What started with accusations against Bill Cosby for drugging women to have sex with them, then progressed to Harvey Weinstein exposing himself and forcing himself on women, and led us to Roy Moore who, at age 32, preyed on teens as young as 14. These men clearly fall into the category of sexual predators. On the other hand, a 93-year-old President Bush telling a junior high joke and patting a woman on her rear from a wheelchair does not rise to the same level. And while being kissed by someone without consent can be unsettling at best, the response for most women would be a firm “stop” or a slap on the face and walking away. In my mind, these incidents are not even in the same ballpark as the first.

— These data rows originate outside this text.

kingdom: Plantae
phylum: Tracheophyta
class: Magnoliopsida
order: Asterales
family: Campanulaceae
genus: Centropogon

I agree that the culture in many parts of our society is such that men have been permitted to get away with some very abusive actions. This does not mean that every man who tried to kiss or grope a woman he finds attractive (but who does not return the feeling) is a sexual predator. Let’s not dilute the reprehensible cases of rape and sexual assault with incidents of piggishness. As women we certainly need to stand up for those who have been abused and preyed upon. But we also need to be careful of painting the nature of sexual assault with too broad a brush.